◆ FRAGEN ZUM MATERIAL:
1: Schreibe die Stelle im Textauszug zwischen „Kempten / Ausnang“ und „die Ausstellung angeschaut.“, beide eingeschlossen, neu und setze dabei „Volle Fahrt“ an die Stelle von „Vollgas“.
2: Wie hoch ist laut dem Textauszug die Skulptur „Grande Dame“ in Leutkirch?

◆ ZITIERTER TEXTAUSZUG:
..........
Skip to main content
ANZEIGE
Künstlerische Bilanz eines Lebenswerks

Erwin-Roth-Retrospektive in der Residenz Kempten



Foto: Herbert Eichhorn
Weder Erwin Roth selbst noch seinen Werken sieht man die siebzig an.

Kempten / Ausnang – Unter dem Ausstellungstitel „Vollgas“ hat sich der passionierte Motorradfahrer Erwin Roth zum Siebzigsten einen Wunsch erfüllt. In einer großen Überblicksschau zeigte der Künstler im Hofgartensaal der Residenz in Kempten eine breite Auswahl von Arbeiten aus fünf Jahrzehnten. Eine Woche lang, bis 17. Dezember, war dieser äußerst anregende Querschnitt durch ein – ja, man muss es so sagen – Lebenswerk zu sehen gewesen. Unser Kultur-Reporter Herbert Eichhorn hat sich die Ausstellung angeschaut.

Viele werden Erwin Roth, der in Ausnang aufgewachsen ist und bis heute dort lebt und arbeitet, kennen – allerdings weniger als Künstler. Roths Brotberuf ist der eines Restaurators. Überall im Allgäu hat er über die Jahrzehnte in und für Kirchen, Kapellen und Schlösser gearbeitet. Er genießt einen hervorragenden Ruf als sensibler und sorgfältiger Restaurator alter Kunst.

Bildender Künstler und Restaurator

Andere kennen vielleicht Erwin Roth tatsächlich als bildenden Künstler, aber eventuell ausschließlich durch seine monumentalen Außenplastiken. In Leutkirch markiert zum Beispiel seine fünf Meter hohe Skulptur „Grande Dame“ aus rostendem Stahl eindrucksvoll das Entree zur Altstadt. Die Ausstellung in Kempten bietet nun die Gelegenheit, sich ein breiteres Bild davon zu machen, was Erwin Roth als freischaffender Bildhauer und Maler im stillen Ausnanger Atelier geschaffen hat. Befragt, wann denn das alles entstanden ist, während er in der Leutkircher Stadtpfarrkirche, in den Kirchen von Herlazhofen und Diepoldshofen und in Dutzenden anderen Kirchen des Allgäus als Restaurator gearbeitet hat, gibt Erwin Roth strahlend Auskunft. Wenn früher die Kinder im Bett waren und andere es sich dann eben vor dem Fernseher gemütlich einrichteten, ging er in sein Atelier und machte sich an die Arbeit.

Blick in die Ausstellung mit der Skulptur „Offene Räume – Freie Träume“ (2022) im Vordergrund.
Foto: Herbert Eichhorn

Die neuesten Arbeiten des Künstlers

Betritt man die weite gewölbte Halle des Hofgartensaals, so empfängt einen zunächst eine große Gruppe der neuesten Arbeiten des Künstlers. Es sind durchweg großformatige Skulpturen und Wandobjekte, in denen jeweils ein farbiger Kern von weißen Silikontropfen überzogen, ja fast überzuckert wird. Dieser Pelz von Silikon hat einen reizvollen Effekt. Er nimmt den abstrakten, oft spitzeckigen Formen ihre Schärfe und gibt ihnen eine Art Sfumato, eine weiche, sinnliche Anmutung, die einen fast dazu verlockt, die Objekte zu streicheln.
..........
◆ EXTRAHIERTE EINTRÄGE:

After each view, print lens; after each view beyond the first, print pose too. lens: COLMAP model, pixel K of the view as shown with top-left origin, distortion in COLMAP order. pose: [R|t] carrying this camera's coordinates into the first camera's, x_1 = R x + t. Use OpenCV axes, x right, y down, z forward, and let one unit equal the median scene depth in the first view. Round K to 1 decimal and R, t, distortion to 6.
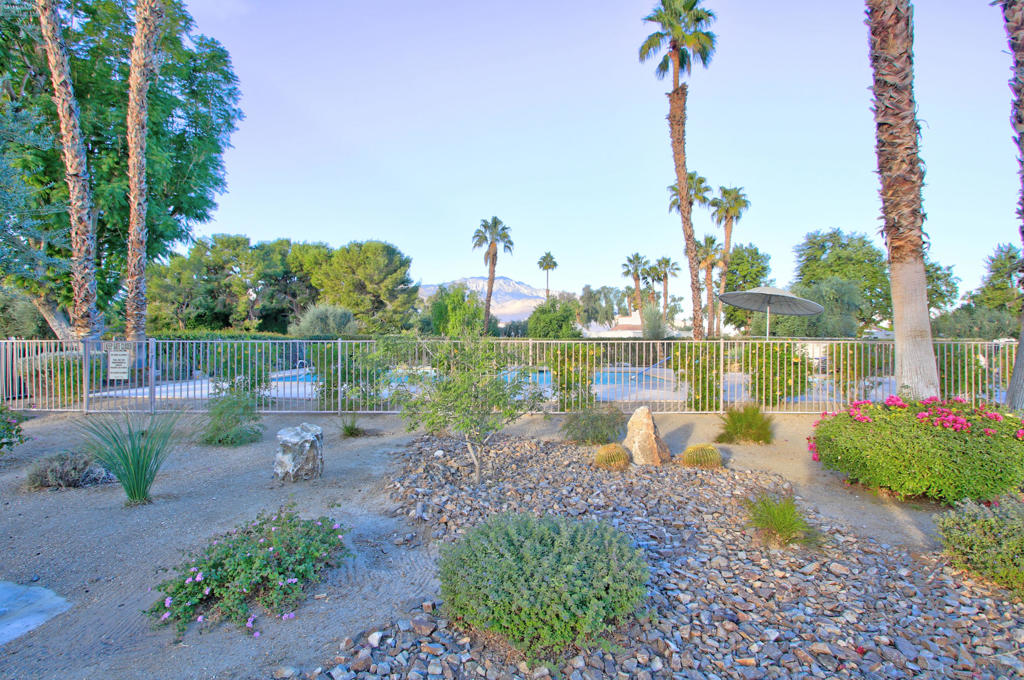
lens RADIAL K [[498.7, 0, 508.5], [0, 498.7, 341.4], [0, 0, 1]] dist [0.001275, 0.000816]
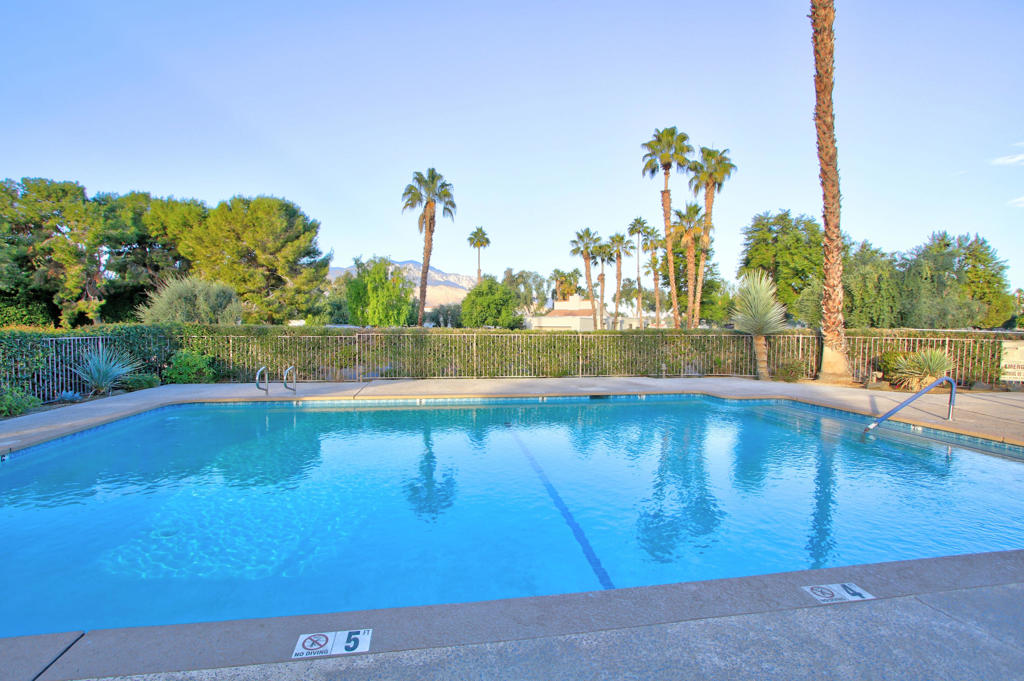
lens RADIAL K [[490.6, 0, 506.1], [0, 490.6, 347.7], [0, 0, 1]] dist [-0.006161, 0.000901]
pose [[0.984301, -0.007462, 0.176340, -0.044495], [-0.000270, 0.999041, 0.043784, -0.005299], [-0.176497, -0.043144, 0.983355, 0.192178]]
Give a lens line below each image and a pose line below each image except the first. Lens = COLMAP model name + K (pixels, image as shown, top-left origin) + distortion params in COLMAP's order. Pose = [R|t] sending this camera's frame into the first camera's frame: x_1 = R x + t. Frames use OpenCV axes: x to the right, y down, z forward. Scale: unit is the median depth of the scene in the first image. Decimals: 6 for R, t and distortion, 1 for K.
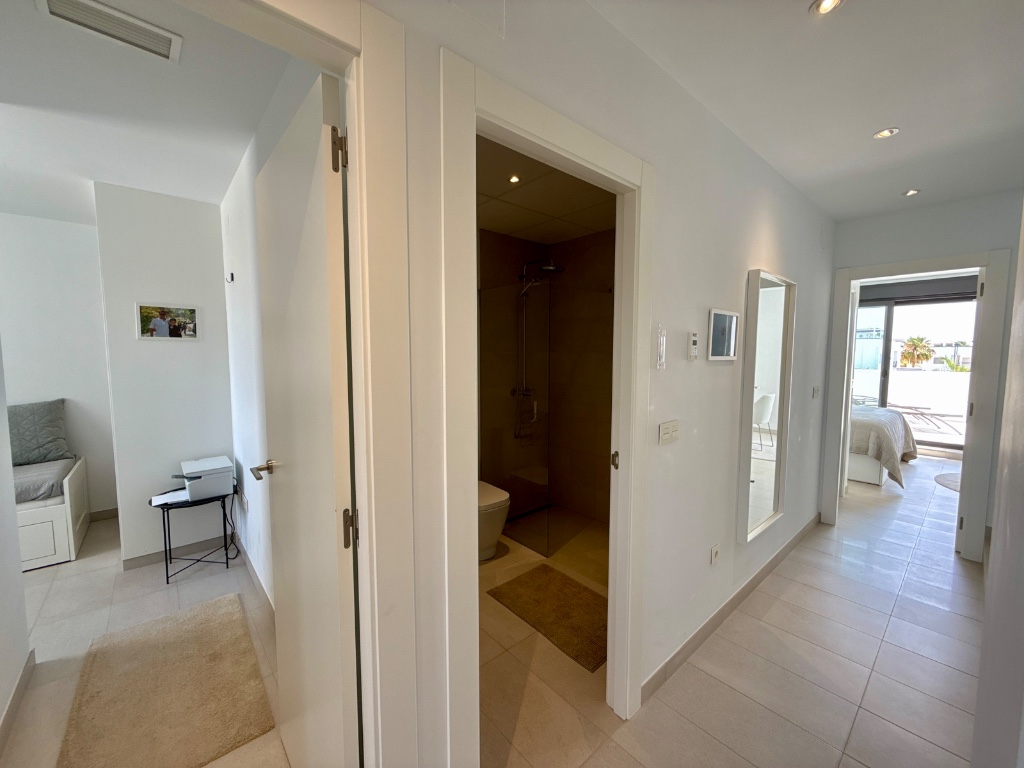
lens RADIAL K [[408.4, 0, 511.0], [0, 408.4, 382.1], [0, 0, 1]] dist [-0.005619, 0.001725]
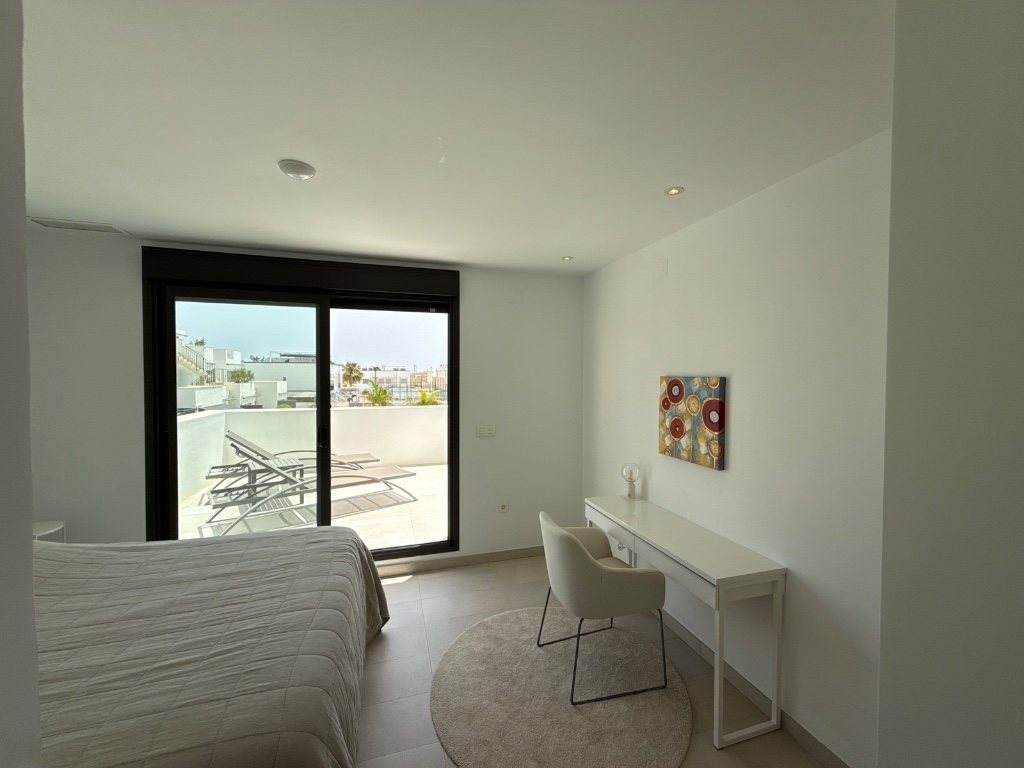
lens RADIAL K [[408.4, 0, 512.8], [0, 408.4, 382.7], [0, 0, 1]] dist [-0.005619, 0.001725]
pose [[0.400807, -0.020657, 0.915929, 0.765041], [0.068847, 0.997598, -0.007628, -0.096327], [-0.913572, 0.066116, 0.401267, 0.801709]]
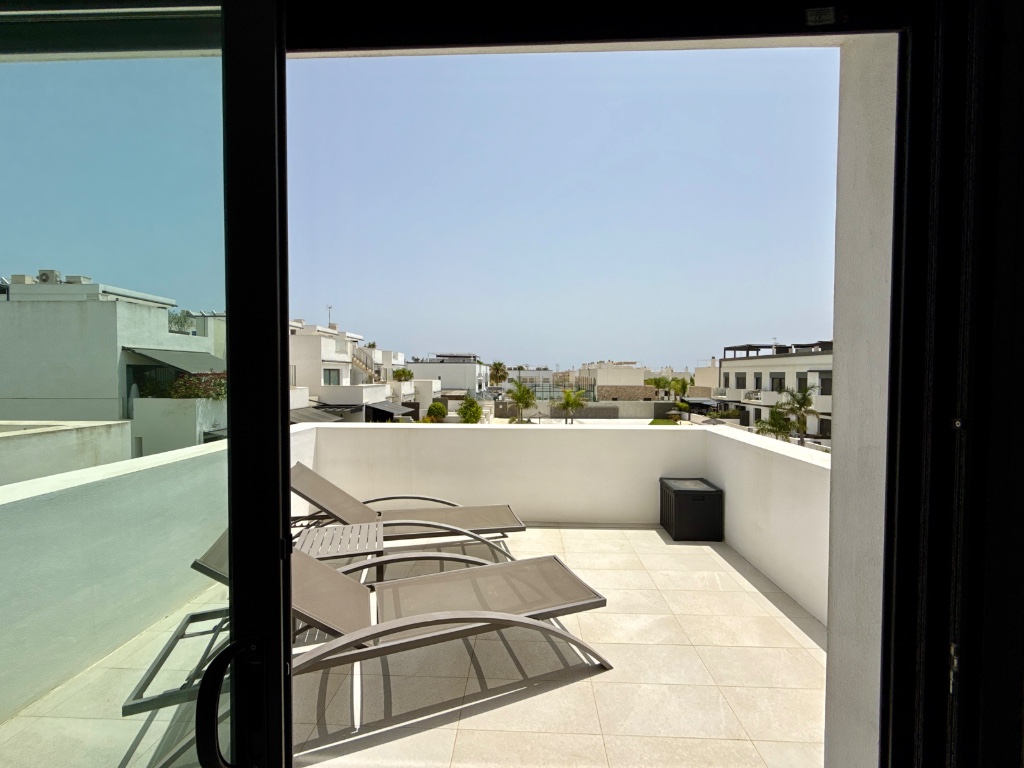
lens RADIAL K [[408.4, 0, 511.6], [0, 408.4, 382.8], [0, 0, 1]] dist [-0.005619, 0.001725]
pose [[0.686321, -0.017428, 0.727090, 1.251623], [0.054495, 0.998135, -0.027514, -0.128516], [-0.725255, 0.058506, 0.685990, 1.242020]]
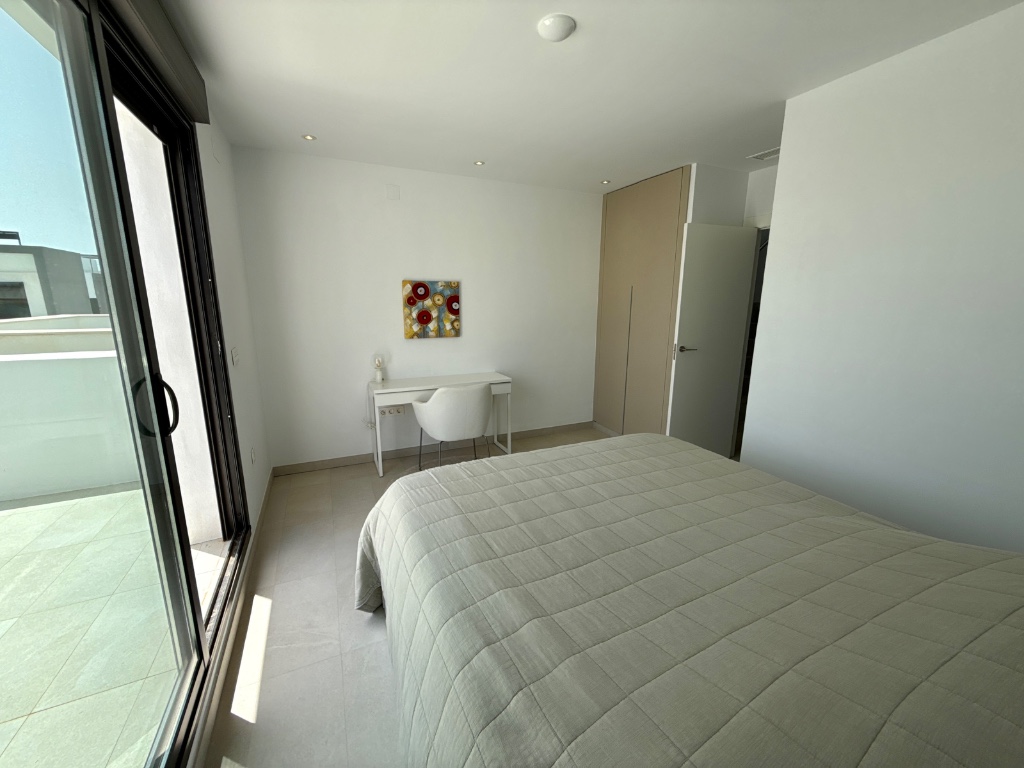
lens RADIAL K [[408.4, 0, 512.2], [0, 408.4, 383.0], [0, 0, 1]] dist [-0.005619, 0.001725]
pose [[-0.961028, -0.064737, 0.268766, 0.975805], [0.013638, 0.959910, 0.279977, -0.124031], [-0.276116, 0.272732, -0.921617, 1.589369]]
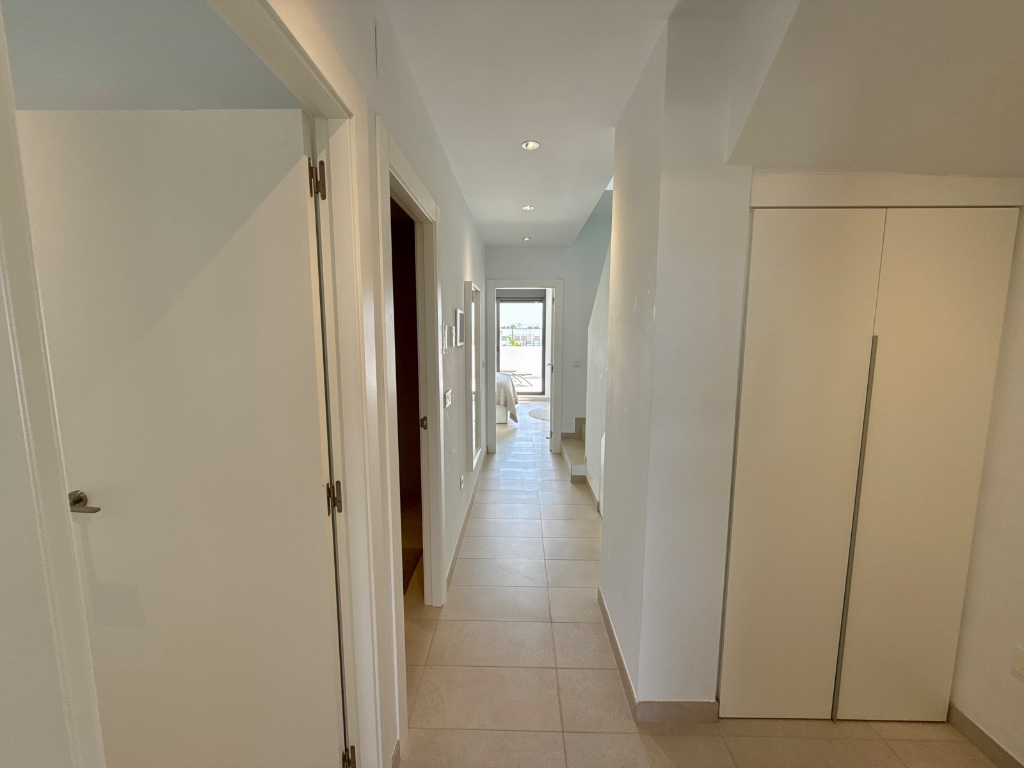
..........
◆ DIE ANTWORTEN:
1:
Kempten / Ausnang – Unter dem Ausstellungstitel „Volle Fahrt“ hat sich der passionierte Motorradfahrer Erwin Roth zum Siebzigsten einen Wunsch erfüllt. In einer großen Überblicksschau zeigte der Künstler im Hofgartensaal der Residenz in Kempten eine breite Auswahl von Arbeiten aus fünf Jahrzehnten. Eine Woche lang, bis 17. Dezember, war dieser äußerst anregende Querschnitt durch ein – ja, man muss es so sagen – Lebenswerk zu sehen gewesen. Unser Kultur-Reporter Herbert Eichhorn hat sich die Ausstellung angeschaut.

2: Sie ist fünf Meter hoch.